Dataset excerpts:
◆ ◆ ◆

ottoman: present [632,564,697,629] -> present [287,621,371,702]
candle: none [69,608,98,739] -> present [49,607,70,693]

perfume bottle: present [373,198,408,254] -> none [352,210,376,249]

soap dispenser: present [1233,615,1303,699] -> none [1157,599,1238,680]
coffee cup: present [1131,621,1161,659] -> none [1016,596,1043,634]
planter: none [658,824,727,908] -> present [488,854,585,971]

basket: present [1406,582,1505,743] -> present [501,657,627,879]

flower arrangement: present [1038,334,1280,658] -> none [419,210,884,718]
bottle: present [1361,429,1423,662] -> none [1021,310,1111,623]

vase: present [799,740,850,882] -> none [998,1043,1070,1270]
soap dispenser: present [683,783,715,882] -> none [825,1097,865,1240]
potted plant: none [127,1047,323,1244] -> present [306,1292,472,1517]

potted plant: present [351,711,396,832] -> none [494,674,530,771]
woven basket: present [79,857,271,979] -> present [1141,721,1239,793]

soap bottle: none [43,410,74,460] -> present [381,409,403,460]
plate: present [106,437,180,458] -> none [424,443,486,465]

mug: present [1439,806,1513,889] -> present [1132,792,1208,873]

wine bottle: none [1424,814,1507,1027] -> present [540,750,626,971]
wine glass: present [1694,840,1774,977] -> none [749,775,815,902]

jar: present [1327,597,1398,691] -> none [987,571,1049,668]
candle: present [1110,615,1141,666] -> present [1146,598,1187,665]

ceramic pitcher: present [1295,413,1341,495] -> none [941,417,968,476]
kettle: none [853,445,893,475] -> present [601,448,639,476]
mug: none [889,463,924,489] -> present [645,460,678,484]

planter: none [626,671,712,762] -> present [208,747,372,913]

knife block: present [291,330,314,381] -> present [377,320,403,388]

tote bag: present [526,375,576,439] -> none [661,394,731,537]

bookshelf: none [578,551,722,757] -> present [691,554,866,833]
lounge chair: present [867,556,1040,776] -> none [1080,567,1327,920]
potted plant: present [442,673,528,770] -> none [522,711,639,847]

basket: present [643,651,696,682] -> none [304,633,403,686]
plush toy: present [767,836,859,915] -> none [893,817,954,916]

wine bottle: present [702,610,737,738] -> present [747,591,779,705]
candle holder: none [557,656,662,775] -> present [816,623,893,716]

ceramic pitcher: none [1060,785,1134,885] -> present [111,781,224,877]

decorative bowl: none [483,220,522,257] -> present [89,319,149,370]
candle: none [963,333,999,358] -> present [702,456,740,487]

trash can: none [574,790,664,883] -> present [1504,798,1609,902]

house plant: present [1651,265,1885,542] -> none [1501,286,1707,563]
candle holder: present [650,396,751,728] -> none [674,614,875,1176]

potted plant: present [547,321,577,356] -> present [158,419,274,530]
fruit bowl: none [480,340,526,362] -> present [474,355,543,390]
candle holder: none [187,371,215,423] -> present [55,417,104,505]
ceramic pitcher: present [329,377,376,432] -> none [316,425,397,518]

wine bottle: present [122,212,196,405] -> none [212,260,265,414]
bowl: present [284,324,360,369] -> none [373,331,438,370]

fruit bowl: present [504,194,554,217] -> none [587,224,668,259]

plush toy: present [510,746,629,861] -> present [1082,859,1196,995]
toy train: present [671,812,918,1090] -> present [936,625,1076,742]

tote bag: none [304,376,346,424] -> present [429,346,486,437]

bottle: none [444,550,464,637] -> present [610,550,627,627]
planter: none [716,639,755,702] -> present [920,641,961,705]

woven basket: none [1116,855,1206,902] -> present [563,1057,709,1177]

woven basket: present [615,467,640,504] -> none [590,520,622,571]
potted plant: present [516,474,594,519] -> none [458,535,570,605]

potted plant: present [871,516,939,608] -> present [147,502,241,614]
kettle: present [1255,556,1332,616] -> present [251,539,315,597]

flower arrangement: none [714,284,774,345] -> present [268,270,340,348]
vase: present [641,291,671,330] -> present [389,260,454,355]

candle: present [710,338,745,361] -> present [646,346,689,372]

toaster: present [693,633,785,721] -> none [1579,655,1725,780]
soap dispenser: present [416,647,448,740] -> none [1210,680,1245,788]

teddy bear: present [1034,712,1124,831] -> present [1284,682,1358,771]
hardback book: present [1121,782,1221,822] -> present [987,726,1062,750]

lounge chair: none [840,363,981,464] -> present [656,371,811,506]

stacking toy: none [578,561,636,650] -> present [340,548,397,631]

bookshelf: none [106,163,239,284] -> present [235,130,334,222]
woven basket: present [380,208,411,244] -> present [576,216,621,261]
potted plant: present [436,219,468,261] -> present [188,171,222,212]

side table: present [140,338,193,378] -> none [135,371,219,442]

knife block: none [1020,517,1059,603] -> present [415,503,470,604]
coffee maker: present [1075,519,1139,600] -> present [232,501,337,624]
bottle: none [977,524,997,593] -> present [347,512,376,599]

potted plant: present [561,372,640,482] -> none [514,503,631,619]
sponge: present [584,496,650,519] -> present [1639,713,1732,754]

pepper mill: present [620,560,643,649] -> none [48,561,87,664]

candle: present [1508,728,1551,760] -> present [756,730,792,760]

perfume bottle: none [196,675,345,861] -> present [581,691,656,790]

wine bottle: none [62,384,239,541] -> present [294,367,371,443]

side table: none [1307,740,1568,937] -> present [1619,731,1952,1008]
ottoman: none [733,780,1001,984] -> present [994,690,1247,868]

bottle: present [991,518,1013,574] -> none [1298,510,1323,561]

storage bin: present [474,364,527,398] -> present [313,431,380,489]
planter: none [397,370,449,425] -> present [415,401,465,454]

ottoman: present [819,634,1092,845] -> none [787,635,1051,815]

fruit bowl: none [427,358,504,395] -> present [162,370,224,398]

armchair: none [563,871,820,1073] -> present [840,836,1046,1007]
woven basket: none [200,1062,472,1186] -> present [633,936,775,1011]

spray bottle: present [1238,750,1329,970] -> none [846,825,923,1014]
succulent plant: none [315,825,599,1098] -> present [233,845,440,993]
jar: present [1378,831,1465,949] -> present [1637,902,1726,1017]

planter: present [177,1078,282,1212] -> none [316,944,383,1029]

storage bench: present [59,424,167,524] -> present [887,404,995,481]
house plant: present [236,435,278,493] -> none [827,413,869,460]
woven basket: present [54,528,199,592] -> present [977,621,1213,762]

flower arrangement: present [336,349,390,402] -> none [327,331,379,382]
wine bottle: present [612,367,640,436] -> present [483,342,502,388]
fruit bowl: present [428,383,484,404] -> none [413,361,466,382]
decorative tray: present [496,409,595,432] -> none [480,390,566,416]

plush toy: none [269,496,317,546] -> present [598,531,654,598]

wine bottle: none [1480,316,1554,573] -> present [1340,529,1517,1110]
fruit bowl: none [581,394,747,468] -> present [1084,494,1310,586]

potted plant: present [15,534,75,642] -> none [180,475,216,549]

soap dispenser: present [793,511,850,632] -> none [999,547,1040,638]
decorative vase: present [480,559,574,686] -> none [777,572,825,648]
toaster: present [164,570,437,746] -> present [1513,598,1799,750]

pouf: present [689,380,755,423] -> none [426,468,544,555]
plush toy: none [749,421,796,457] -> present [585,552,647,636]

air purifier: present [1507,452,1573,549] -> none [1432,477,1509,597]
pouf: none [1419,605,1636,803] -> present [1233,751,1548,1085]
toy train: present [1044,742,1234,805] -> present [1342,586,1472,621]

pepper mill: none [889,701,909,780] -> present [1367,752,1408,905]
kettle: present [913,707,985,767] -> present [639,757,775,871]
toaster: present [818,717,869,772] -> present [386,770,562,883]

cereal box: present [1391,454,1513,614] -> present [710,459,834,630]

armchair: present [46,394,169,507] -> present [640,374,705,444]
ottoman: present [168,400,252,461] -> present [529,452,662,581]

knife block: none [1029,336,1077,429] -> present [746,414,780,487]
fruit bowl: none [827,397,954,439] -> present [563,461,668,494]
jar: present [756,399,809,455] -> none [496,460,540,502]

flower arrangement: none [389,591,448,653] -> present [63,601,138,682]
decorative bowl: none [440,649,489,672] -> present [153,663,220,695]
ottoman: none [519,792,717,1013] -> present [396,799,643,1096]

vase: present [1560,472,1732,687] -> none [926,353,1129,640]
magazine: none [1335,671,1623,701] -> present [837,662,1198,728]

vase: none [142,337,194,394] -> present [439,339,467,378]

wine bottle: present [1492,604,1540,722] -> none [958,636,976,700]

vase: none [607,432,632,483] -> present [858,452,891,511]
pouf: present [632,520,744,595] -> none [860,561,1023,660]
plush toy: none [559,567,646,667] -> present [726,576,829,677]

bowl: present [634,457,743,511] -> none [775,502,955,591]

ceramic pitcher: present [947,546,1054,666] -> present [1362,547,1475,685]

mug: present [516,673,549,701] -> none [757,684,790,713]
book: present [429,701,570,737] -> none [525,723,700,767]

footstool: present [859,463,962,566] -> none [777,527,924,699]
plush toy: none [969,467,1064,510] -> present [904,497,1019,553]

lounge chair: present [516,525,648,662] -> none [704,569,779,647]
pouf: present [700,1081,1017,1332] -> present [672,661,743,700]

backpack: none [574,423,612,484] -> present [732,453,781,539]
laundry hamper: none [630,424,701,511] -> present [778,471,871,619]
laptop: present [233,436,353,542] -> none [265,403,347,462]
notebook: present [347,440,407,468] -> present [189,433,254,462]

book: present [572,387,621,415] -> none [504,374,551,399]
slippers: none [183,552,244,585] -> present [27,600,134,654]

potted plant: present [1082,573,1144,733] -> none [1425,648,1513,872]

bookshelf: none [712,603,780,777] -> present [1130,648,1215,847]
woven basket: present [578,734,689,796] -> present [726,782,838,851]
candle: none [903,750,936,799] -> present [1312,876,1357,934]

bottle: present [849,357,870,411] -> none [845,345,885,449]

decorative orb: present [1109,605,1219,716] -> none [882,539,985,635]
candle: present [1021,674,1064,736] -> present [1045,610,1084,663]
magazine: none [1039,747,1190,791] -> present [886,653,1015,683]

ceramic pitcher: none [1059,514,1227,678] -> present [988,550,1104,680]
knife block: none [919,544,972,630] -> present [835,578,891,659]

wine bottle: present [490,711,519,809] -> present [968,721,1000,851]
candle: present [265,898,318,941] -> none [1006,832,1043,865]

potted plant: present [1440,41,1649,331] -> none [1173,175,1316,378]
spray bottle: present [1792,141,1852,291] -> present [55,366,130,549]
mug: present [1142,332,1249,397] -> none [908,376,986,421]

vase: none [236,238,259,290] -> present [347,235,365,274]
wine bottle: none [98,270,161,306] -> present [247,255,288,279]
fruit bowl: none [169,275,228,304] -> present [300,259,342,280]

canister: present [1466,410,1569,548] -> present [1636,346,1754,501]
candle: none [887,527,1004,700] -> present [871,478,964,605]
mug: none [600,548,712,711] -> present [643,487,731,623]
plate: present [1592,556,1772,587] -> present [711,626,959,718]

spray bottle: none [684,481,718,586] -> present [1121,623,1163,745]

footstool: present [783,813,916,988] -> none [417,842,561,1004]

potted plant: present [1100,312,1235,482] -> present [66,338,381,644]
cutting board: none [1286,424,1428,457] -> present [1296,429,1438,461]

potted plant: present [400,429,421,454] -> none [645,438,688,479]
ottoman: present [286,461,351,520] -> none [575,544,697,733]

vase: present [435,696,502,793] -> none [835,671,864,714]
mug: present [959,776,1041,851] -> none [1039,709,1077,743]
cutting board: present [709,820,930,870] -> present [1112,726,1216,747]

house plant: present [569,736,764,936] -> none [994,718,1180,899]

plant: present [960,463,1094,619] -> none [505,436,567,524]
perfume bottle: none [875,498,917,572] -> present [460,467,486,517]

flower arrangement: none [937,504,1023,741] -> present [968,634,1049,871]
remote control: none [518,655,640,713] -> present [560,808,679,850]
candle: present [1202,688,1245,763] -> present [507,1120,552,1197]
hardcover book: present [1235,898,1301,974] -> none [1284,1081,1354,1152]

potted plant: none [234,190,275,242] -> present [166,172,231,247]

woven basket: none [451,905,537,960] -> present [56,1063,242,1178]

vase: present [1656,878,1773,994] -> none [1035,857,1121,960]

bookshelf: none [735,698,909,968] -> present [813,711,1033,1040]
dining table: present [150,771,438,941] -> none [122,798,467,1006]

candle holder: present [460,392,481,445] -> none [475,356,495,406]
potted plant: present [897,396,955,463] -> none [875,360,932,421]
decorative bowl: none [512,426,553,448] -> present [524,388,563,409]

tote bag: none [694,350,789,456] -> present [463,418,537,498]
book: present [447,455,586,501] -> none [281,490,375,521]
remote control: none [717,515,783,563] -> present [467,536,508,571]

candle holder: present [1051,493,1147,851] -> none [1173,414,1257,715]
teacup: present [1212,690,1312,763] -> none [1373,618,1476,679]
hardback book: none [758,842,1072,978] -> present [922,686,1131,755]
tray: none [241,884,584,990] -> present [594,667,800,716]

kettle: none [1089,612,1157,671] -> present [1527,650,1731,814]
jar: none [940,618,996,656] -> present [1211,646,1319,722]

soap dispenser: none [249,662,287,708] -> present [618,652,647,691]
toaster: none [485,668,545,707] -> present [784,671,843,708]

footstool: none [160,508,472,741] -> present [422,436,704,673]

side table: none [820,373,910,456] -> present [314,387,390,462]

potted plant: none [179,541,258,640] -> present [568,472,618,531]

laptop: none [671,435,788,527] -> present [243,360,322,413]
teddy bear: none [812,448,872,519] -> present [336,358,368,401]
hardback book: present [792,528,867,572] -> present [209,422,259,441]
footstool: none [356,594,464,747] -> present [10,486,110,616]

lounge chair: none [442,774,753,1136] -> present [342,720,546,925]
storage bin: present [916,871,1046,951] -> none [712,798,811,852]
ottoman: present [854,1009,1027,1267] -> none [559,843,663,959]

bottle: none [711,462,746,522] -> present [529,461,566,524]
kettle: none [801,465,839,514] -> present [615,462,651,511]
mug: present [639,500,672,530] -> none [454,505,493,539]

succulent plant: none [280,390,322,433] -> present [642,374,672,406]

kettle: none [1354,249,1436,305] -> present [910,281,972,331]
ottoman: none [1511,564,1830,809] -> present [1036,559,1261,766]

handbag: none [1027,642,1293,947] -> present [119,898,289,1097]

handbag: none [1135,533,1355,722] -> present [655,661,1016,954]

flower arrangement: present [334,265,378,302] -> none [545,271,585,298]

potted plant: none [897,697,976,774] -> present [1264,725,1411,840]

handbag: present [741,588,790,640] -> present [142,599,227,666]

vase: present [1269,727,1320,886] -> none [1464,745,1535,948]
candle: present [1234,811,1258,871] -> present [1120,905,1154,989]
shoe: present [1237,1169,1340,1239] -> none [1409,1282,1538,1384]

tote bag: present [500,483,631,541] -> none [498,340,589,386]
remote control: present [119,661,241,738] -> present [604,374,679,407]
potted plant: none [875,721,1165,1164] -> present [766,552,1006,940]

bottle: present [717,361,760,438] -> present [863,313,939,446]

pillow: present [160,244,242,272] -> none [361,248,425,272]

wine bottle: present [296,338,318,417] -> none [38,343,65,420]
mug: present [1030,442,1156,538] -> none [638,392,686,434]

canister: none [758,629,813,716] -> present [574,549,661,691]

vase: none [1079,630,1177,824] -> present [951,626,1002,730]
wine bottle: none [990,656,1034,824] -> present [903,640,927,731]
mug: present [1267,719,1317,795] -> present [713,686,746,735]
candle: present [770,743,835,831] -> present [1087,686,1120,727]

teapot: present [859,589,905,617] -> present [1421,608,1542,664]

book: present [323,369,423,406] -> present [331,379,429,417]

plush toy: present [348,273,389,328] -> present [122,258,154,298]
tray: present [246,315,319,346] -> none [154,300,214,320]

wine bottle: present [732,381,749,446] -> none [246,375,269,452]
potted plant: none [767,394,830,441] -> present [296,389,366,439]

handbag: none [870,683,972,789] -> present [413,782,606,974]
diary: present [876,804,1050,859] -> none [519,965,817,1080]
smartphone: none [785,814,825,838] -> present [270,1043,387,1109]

◆ ◆ ◆

_THE TASK_
The lines above starting at the one that contains "vase: none [607,432,632,483]" and ending at the one that contains "mug: present [1142,332,1249,397]" must be transcribed exactly, and no other lines may appear.

_EXERCISE SOLUTION_
vase: none [607,432,632,483] -> present [858,452,891,511]
pouf: present [632,520,744,595] -> none [860,561,1023,660]
plush toy: none [559,567,646,667] -> present [726,576,829,677]

bowl: present [634,457,743,511] -> none [775,502,955,591]

ceramic pitcher: present [947,546,1054,666] -> present [1362,547,1475,685]

mug: present [516,673,549,701] -> none [757,684,790,713]
book: present [429,701,570,737] -> none [525,723,700,767]

footstool: present [859,463,962,566] -> none [777,527,924,699]
plush toy: none [969,467,1064,510] -> present [904,497,1019,553]

lounge chair: present [516,525,648,662] -> none [704,569,779,647]
pouf: present [700,1081,1017,1332] -> present [672,661,743,700]

backpack: none [574,423,612,484] -> present [732,453,781,539]
laundry hamper: none [630,424,701,511] -> present [778,471,871,619]
laptop: present [233,436,353,542] -> none [265,403,347,462]
notebook: present [347,440,407,468] -> present [189,433,254,462]

book: present [572,387,621,415] -> none [504,374,551,399]
slippers: none [183,552,244,585] -> present [27,600,134,654]

potted plant: present [1082,573,1144,733] -> none [1425,648,1513,872]

bookshelf: none [712,603,780,777] -> present [1130,648,1215,847]
woven basket: present [578,734,689,796] -> present [726,782,838,851]
candle: none [903,750,936,799] -> present [1312,876,1357,934]

bottle: present [849,357,870,411] -> none [845,345,885,449]

decorative orb: present [1109,605,1219,716] -> none [882,539,985,635]
candle: present [1021,674,1064,736] -> present [1045,610,1084,663]
magazine: none [1039,747,1190,791] -> present [886,653,1015,683]

ceramic pitcher: none [1059,514,1227,678] -> present [988,550,1104,680]
knife block: none [919,544,972,630] -> present [835,578,891,659]

wine bottle: present [490,711,519,809] -> present [968,721,1000,851]
candle: present [265,898,318,941] -> none [1006,832,1043,865]

potted plant: present [1440,41,1649,331] -> none [1173,175,1316,378]
spray bottle: present [1792,141,1852,291] -> present [55,366,130,549]
mug: present [1142,332,1249,397] -> none [908,376,986,421]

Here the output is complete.